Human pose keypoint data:
• • •
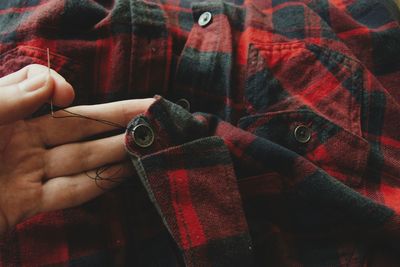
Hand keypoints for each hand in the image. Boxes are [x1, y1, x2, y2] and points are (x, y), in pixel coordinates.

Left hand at [0, 64, 153, 235]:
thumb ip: (9, 96)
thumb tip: (57, 83)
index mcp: (3, 114)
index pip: (44, 93)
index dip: (61, 89)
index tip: (68, 94)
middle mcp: (19, 141)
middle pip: (77, 126)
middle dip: (115, 119)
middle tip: (152, 112)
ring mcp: (25, 174)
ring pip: (80, 159)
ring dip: (114, 152)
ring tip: (148, 143)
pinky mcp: (24, 206)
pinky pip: (68, 193)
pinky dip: (96, 185)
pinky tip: (122, 174)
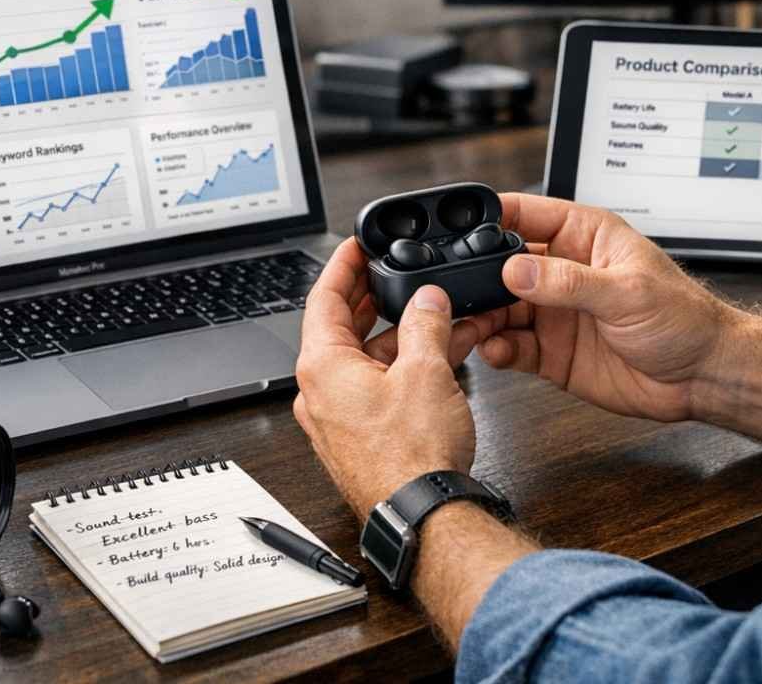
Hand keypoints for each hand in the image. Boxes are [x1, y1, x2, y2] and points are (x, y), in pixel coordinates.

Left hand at [293, 239, 482, 519]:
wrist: (422, 515)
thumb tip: (427, 300)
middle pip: (344, 328)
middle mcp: (321, 393)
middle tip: (397, 273)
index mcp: (322, 367)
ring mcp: (339, 418)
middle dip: (378, 300)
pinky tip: (441, 355)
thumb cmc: (411, 457)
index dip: (343, 265)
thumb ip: (425, 324)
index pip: (323, 298)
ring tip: (441, 315)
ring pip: (368, 360)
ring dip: (403, 336)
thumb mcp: (425, 371)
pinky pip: (379, 388)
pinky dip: (406, 367)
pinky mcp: (361, 438)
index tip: (355, 245)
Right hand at [467, 194, 747, 422]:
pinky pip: (511, 345)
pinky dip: (497, 348)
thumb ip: (569, 282)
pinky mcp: (552, 351)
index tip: (460, 230)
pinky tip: (496, 350)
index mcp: (584, 237)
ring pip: (500, 307)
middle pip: (502, 264)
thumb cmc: (684, 319)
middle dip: (477, 276)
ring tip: (473, 325)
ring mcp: (555, 312)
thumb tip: (518, 270)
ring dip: (482, 316)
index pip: (526, 215)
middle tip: (459, 291)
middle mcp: (563, 271)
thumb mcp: (628, 291)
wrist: (703, 376)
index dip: (492, 218)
• • •
Please return every line of the records above that contains the word "pinky".

pinky mcp: (24, 206)
pinky pip: (68, 193)
pinky dip: (96, 185)
pinky tip: (122, 174)
pinky tip: (441, 355)
pinky pip: (379, 388)
pinky dip: (406, 367)
pinky mcp: (361, 438)
pinky pip: (511, 345)
pinky dip: (497, 348)
pinky mcp: (552, 351)
pinky tip: (496, 350)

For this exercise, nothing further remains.